# WHAT THE EXERCISE ASKS:
Extract each line below that contains the string "value", copying it in full.

# ENTRIES SUPPLIED:
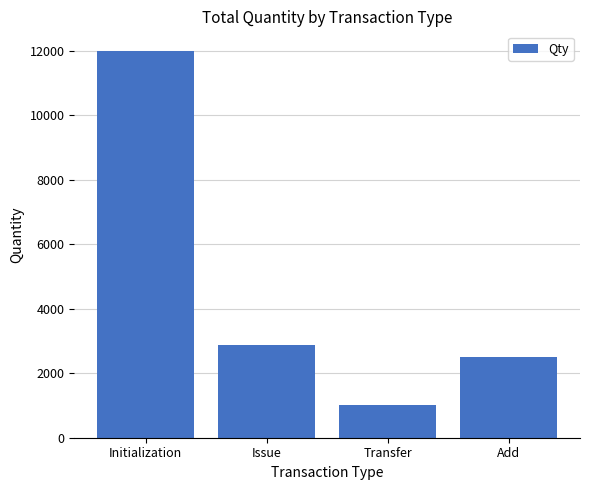

What is the ratio of the value at Initialization to the value at Add?

4.8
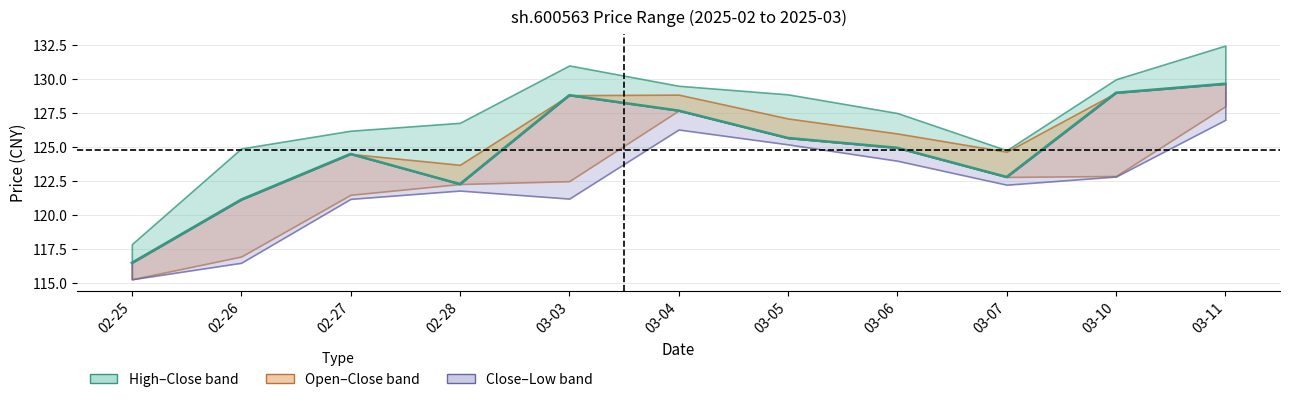

Where is the data nearest to the value 123?

03-07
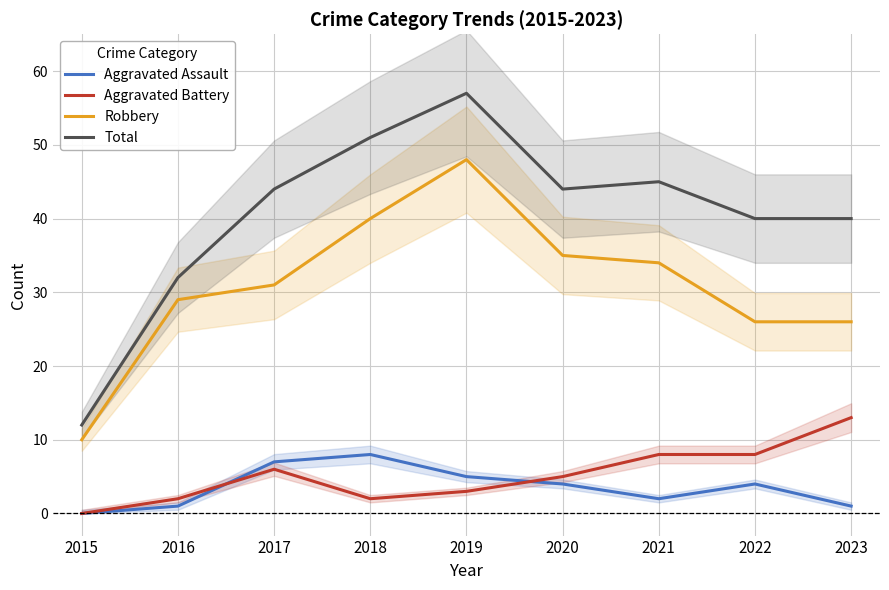

At which category is the sum across all series the highest?

2019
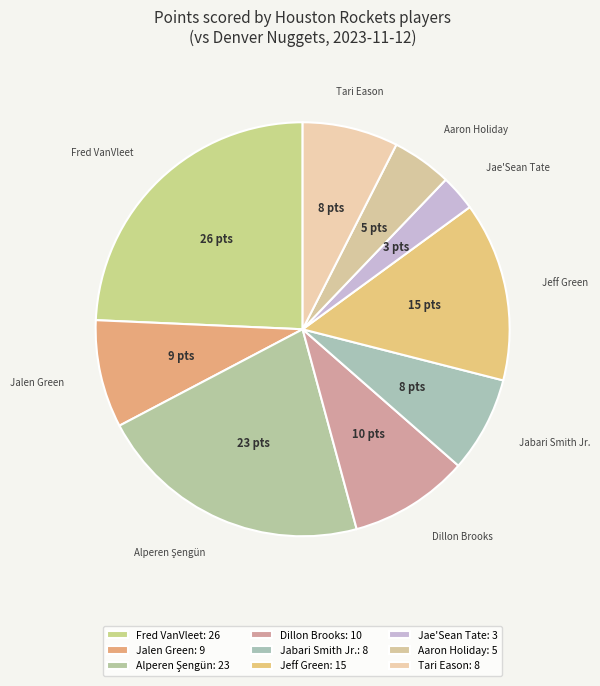

How many segments does this pie chart have?

9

# WRITTEN ANSWER:
What is the ratio of the value at Initialization to the value at Add?
Where is the data nearest to the value 123?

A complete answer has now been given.